*** Opening of DATA TO USE ***

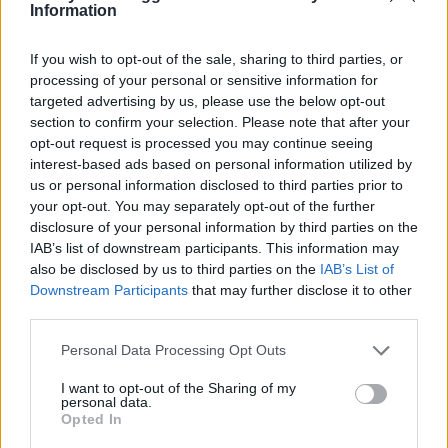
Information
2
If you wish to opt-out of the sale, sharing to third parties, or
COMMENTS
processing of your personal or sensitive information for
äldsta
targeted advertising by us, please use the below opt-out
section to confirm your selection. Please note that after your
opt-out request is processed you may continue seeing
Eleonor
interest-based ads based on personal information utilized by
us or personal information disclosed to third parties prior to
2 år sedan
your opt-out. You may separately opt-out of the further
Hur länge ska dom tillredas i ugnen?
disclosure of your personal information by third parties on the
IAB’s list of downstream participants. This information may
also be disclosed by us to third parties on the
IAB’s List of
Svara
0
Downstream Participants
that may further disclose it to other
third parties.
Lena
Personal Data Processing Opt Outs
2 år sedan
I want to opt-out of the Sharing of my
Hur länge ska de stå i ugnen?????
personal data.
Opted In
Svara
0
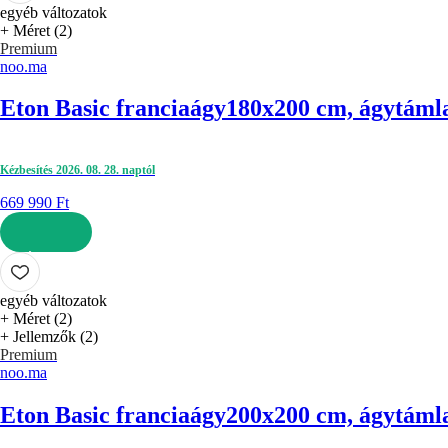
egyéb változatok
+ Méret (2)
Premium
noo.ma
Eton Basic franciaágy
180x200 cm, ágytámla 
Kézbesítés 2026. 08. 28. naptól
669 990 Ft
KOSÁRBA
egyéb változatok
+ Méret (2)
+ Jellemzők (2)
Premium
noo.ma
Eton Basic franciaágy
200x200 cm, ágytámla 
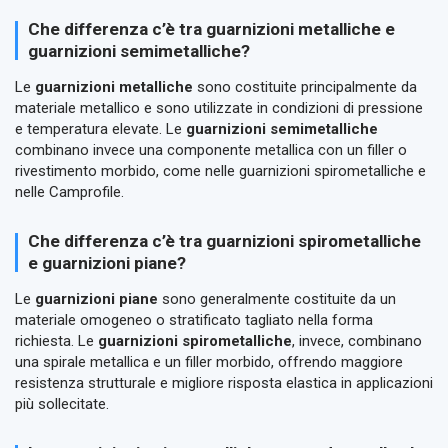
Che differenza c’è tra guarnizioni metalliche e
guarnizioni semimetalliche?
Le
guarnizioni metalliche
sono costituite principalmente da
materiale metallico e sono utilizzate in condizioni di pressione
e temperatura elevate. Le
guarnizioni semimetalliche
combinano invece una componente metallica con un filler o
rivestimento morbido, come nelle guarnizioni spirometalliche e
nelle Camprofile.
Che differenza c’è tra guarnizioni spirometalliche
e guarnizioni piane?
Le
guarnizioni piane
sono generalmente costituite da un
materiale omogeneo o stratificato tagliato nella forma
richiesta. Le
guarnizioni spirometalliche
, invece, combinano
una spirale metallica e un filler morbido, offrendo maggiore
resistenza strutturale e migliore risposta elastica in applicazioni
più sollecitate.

*** Close of DATA TO USE ***

* **INSTRUCTIONS TO FOLLOW**: Please transcribe exactly the part of the records that opens with the line containing "processing of your" and closes with the line containing "resistenza strutturale e", both ends included, and leave out the pictures.

* **WRITTEN ANSWER**:
processing of your personal or sensitive information for
äldsta
targeted advertising by us, please use the below opt-out
section to confirm your selection. Please note that after your
opt-out request is processed you may continue seeing
Eleonor
interest-based ads based on personal information utilized by
us or personal information disclosed to third parties prior to
2 år sedan
your opt-out. You may separately opt-out of the further
Hur länge ska dom tillredas i ugnen?
disclosure of your personal information by third parties on the
IAB’s list of downstream participants. This information may
also be disclosed by us to third parties on the
IAB’s List of
Svara
0
Downstream Participants
that may further disclose it to other
third parties.
Lena
Personal Data Processing Opt Outs
2 år sedan
I want to opt-out of the Sharing of my
Hur länge ska de stå i ugnen?????
personal data.
Opted In
Svara
0
egyéb változatok
+ Méret (2)
Premium
noo.ma
Eton Basic franciaágy
180x200 cm, ágytámla 
Kézbesítés 2026. 08. 28. naptól
669 990 Ft
KOSÁRBA
egyéb változatok
+ Méret (2)
+ Jellemzők (2)
Premium
noo.ma
Eton Basic franciaágy
200x200 cm, ágytámla 
Che differenza c’è tra guarnizioni metalliche e
guarnizioni semimetalliche?
Le
guarnizioni metalliche
sono costituite principalmente da
materiale metallico e sono utilizzate in condizioni di pressione
e temperatura elevate. Le
guarnizioni semimetalliche
combinano invece una componente metallica con un filler o
rivestimento morbido, come nelle guarnizioni spirometalliche e
nelle Camprofile.
Che differenza c’è tra guarnizioni spirometalliche
e guarnizioni piane?
Le
guarnizioni piane
sono generalmente costituite da un
materiale omogeneo o stratificato tagliato nella forma
richiesta. Le
guarnizioni spirometalliche
, invece, combinano
una spirale metallica e un filler morbido, offrendo maggiore
resistenza strutturale e migliore risposta elastica in applicazioni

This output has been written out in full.